**TEXT SEGMENT:**
################

I’m not surprised. Manchester loves a shiny new toy and the place is so big that on a weekend, 880 pints probably disappears before its even gone dark.

We’re a party city. The Printworks turns about 9 million visitors through it a year and thanks to megabars like the Schloss and Rev Di Cuba and the improved new direction of the Great Northern Warehouse, Peter Street probably won’t be far behind.

Big capacity venues can be cash machines is they’re operated properly. But there’s one thing Manchester struggles with. A thing that makes it more town than city at times. Let’s talk door staff.

Let me start by saying that I wouldn’t do their job in a million years. They have to deal with more a***holes in one weekend than a waxing salon and they don’t get home until really late.

However, the popularity of Manchester makes it a magnet for morons, so we need them.

What we need more of, perhaps, is a common sense approach and consideration of the individual, or the situation in front of them, rather than a blanket approach based on the rules, which are largely unwritten and therefore never seen by the punter.

################

**WORK ITEM A:**
Count how many lines in the rows below contain the string "Beaches", treating case as significant. Give only the number.

Text extracted from each page
################

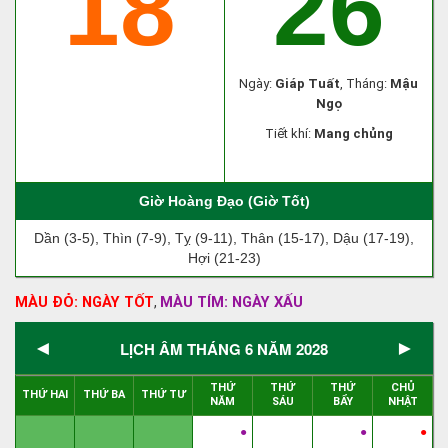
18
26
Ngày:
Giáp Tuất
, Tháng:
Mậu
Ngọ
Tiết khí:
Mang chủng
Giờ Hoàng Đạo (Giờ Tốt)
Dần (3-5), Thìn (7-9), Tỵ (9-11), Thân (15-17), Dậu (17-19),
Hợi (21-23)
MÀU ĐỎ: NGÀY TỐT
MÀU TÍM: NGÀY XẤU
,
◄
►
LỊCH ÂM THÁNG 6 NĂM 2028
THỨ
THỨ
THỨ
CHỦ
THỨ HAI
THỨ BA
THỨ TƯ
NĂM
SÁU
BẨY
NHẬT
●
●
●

################

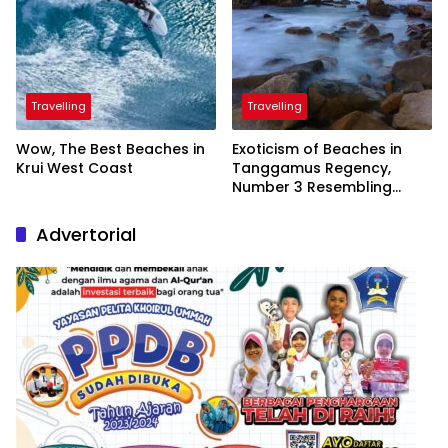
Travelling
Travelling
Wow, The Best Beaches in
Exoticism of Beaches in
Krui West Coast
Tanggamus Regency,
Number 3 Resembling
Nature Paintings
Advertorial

################

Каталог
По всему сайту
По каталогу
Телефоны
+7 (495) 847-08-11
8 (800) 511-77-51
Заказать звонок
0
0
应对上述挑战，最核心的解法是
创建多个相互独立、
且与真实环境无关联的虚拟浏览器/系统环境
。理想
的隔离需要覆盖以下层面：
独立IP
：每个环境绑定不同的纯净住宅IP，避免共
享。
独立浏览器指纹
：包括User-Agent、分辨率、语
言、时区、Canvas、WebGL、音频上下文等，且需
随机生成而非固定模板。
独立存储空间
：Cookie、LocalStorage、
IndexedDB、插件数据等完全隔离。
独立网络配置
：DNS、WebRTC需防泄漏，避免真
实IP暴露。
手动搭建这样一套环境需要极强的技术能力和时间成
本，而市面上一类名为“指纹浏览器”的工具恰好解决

################

**WORK ITEM B:**
Translate this sentence from the Manchester nightlife text into Spanish: "However, the popularity of Manchester makes it a magnet for morons, so we need them."

**ANSWER SPACE A:**
2

**ANSWER SPACE B:**
Sin embargo, la popularidad de Manchester la convierte en un imán para los imbéciles, así que los necesitamos.